Briser le silence et changer la société

Pourtant le silence continue d’être assourdissant autour de ce phénomène. Plus que le silence des victimes, («lorsqu’on vient les voir, elles parlent», fait savoir Céline Bardet), c’est le silence de la société en général qui provoque l’inaction, conduit à l’impunité et à la poursuite de l’utilisation du viol comme arme de guerre. «Le silence, c’est nous, c’est la société qui ne veut pas entendre parler de ça, c’est une question qui dérange», déplore la juriste.
«Pourquoi les femmes ne parlent pas facilement? Parce que notre société a créé des normes : dans certains pays où existent les crimes d’honneur, une femme risque de subir un double traumatisme, voire pire, en parlant de ce qu’elle a subi. Mais qu’en est-il à Paris? Au Luxembourg? Quand une femme s’est fait violer, on va se dire qu’elle l’a peut-être cherché, qu’elle était au mauvais endroit, etc. La honte posée sur la victime doit être portée sur l’agresseur.
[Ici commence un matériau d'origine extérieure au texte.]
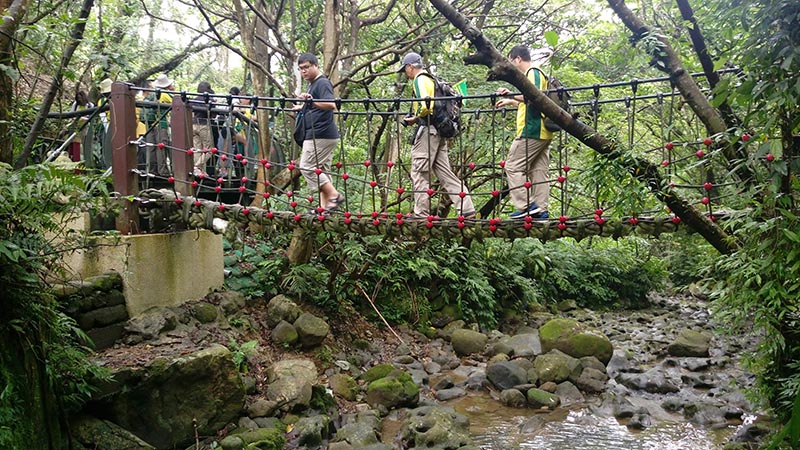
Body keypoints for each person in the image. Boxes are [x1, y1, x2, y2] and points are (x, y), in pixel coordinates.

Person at [398, 52, 475, 219]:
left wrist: (416, 118)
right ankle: (467, 209)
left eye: (405, 69)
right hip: (439, 131)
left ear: (410, 67)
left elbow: (427, 105)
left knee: (419, 172)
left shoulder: (419, 79)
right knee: (445, 173)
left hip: (428, 131)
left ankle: (421, 214)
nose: (405, 73)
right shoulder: (432, 79)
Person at [494, 45, 553, 220]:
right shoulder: (537, 73)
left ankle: (526, 205)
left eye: (511, 61)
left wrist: (511, 94)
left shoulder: (533, 72)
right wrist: (510, 101)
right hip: (542, 131)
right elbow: (531, 101)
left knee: (512, 166)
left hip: (532, 129)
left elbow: (533, 96)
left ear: (518, 59)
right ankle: (541, 210)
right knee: (538, 171)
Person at [292, 53, 344, 212]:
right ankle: (324, 208)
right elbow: (315, 105)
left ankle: (334, 196)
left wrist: (311, 102)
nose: (303, 71)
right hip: (323, 134)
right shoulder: (312, 84)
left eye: (306, 67)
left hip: (320, 134)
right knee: (322, 171)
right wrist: (303, 106)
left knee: (307, 167)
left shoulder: (322, 83)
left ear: (316, 65)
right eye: (301, 69)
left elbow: (331, 104)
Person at [146, 73, 174, 176]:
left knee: (153, 147)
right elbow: (178, 103)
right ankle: (164, 171)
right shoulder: (165, 94)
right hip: (162, 123)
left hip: (152, 124)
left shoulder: (152, 94)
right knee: (162, 147)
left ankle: (153, 170)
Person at [192, 81, 216, 175]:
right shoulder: (209, 100)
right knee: (209, 149)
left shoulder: (194, 100)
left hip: (193, 124)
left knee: (197, 149)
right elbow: (214, 114)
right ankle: (197, 167)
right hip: (204, 125)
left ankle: (200, 171)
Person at [68, 90, 93, 162]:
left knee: (84, 145)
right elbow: (71, 114)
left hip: (85, 128)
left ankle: (85, 161)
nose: (79, 99)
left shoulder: (90, 105)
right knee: (75, 143)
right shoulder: (75, 105)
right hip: (76, 127)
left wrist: (83, 119)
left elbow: (91, 117)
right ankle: (74, 160)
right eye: (78, 98)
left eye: (80, 98)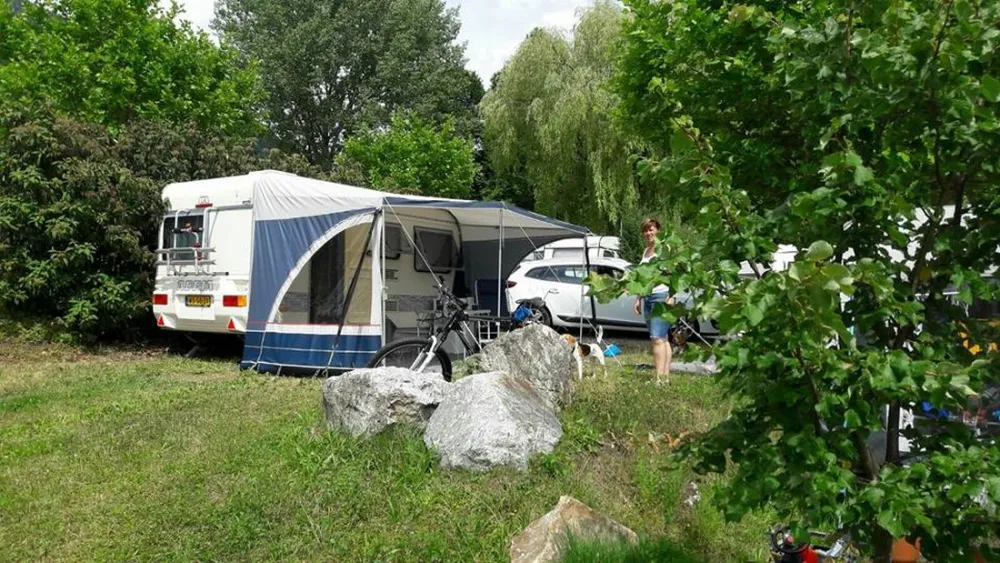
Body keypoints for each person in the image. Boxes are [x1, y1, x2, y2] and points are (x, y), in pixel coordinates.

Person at [633, 217, 672, 383]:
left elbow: (673, 274)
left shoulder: (664, 250)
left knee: (657, 338)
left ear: (658, 231)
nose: (648, 233)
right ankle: (664, 377)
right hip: (648, 297)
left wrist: (672, 296)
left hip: (661, 296)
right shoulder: (645, 251)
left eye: (651, 229)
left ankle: (659, 378)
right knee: (662, 338)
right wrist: (638, 299)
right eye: (646, 230)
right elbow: (643, 277)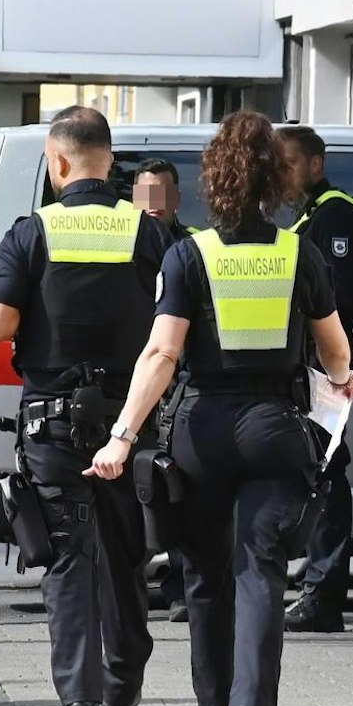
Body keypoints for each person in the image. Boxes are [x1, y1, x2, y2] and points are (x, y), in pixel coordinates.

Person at [88, 111, 353, 706]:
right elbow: (333, 352)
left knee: (206, 575)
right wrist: (343, 379)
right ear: (274, 178)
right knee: (260, 571)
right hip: (274, 429)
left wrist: (123, 434)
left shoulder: (189, 255)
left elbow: (160, 353)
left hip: (201, 431)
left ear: (216, 182)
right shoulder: (301, 253)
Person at [0, 107, 174, 706]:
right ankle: (121, 688)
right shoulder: (149, 234)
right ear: (109, 161)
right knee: (126, 557)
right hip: (129, 423)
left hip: (53, 426)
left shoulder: (32, 233)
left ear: (57, 163)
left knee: (66, 562)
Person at [278, 126, 353, 634]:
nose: (281, 175)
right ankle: (314, 579)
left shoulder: (337, 215)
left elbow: (339, 303)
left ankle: (323, 594)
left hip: (326, 364)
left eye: (289, 163)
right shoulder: (309, 217)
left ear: (316, 164)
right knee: (311, 469)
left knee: (327, 471)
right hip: (307, 363)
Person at [133, 158, 195, 623]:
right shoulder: (124, 244)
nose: (153, 204)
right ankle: (131, 585)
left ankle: (179, 586)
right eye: (145, 193)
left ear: (175, 198)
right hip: (132, 381)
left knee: (177, 489)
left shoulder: (191, 247)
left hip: (179, 384)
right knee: (133, 490)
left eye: (162, 194)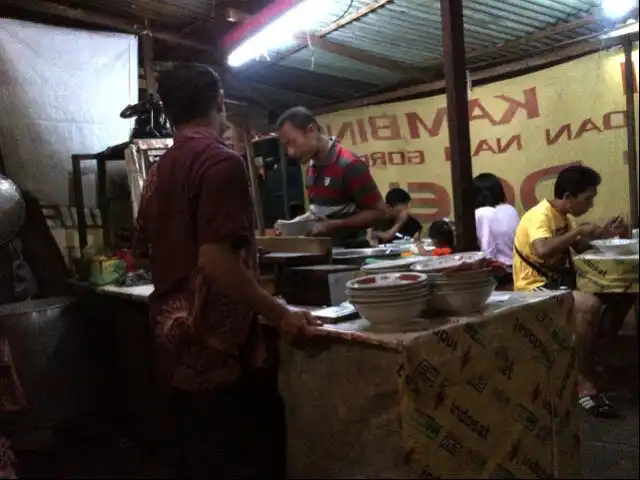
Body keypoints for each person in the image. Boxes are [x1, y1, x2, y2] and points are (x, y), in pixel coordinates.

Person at [132, 64, 320, 480]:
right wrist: (280, 313)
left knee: (196, 457)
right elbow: (215, 260)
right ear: (220, 101)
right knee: (238, 457)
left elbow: (144, 253)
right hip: (218, 351)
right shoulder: (222, 162)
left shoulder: (158, 171)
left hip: (171, 344)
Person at [512, 164, 633, 418]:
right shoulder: (540, 215)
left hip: (560, 282)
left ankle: (591, 356)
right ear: (568, 197)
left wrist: (607, 233)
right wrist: (578, 231)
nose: (590, 205)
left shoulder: (565, 218)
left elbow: (581, 248)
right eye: (587, 199)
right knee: (588, 305)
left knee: (623, 293)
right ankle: (583, 383)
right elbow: (543, 249)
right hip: (533, 286)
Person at [276, 106, 385, 248]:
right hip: (325, 254)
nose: (290, 152)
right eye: (286, 146)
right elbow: (320, 213)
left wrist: (334, 225)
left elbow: (380, 212)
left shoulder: (349, 164)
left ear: (312, 130)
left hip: (351, 257)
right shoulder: (311, 167)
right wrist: (296, 224)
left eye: (294, 142)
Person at [474, 173, 520, 286]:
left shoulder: (481, 213)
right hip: (518, 269)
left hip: (501, 273)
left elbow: (487, 250)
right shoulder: (510, 209)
C’est notre responsabilité sociale et collective de lutter contre ces normes», plaide le Dr Mukwege.
Pour le gynécologue, ces normes sont en effet «des prétextes pour dominer les femmes» et il faut «lutter contre la masculinité dominante et établir l’égalité entre les hommes et les femmes» si l’on veut changer le regard que la société porte sur ces crimes et pouvoir y mettre un terme.

Problème des preuves

Mettre la lumière sur le phénomène, comprendre le modus operandi du viol en tant qu’arme de guerre pour pouvoir mieux lutter contre celui-ci, trouver des solutions à la problématique de la collecte et à la sauvegarde des éléments de preuves, voire repenser entièrement la question («Lorsque des Rohingyas arrivent dans des centres pour se faire soigner, c’est souvent plus de dix jours après les faits», signale Céline Bardet)… les champs de travail sont vastes pour en finir avec les violences sexuelles dans les conflits.
Une certitude cependant : les victimes doivent absolument être entendues, car ce sont elles les «expertes». «Elles savent exactement ce qu’il faut faire pour pouvoir non seulement mettre fin aux viols comme arme de guerre mais aussi pour savoir quelles actions mener afin de leur permettre de passer du statut de victimes à celui de survivantes et retrouver une vie sociale normale», témoigne le Dr Mukwege.
Une quarantaine de «survivantes», venues du monde entier, participeront ainsi activement au forum international à Luxembourg. Forum qui «ne sera pas une fin en soi, mais un début», a assuré la Grande-Duchesse, qui compte lancer un mouvement durant cette rencontre.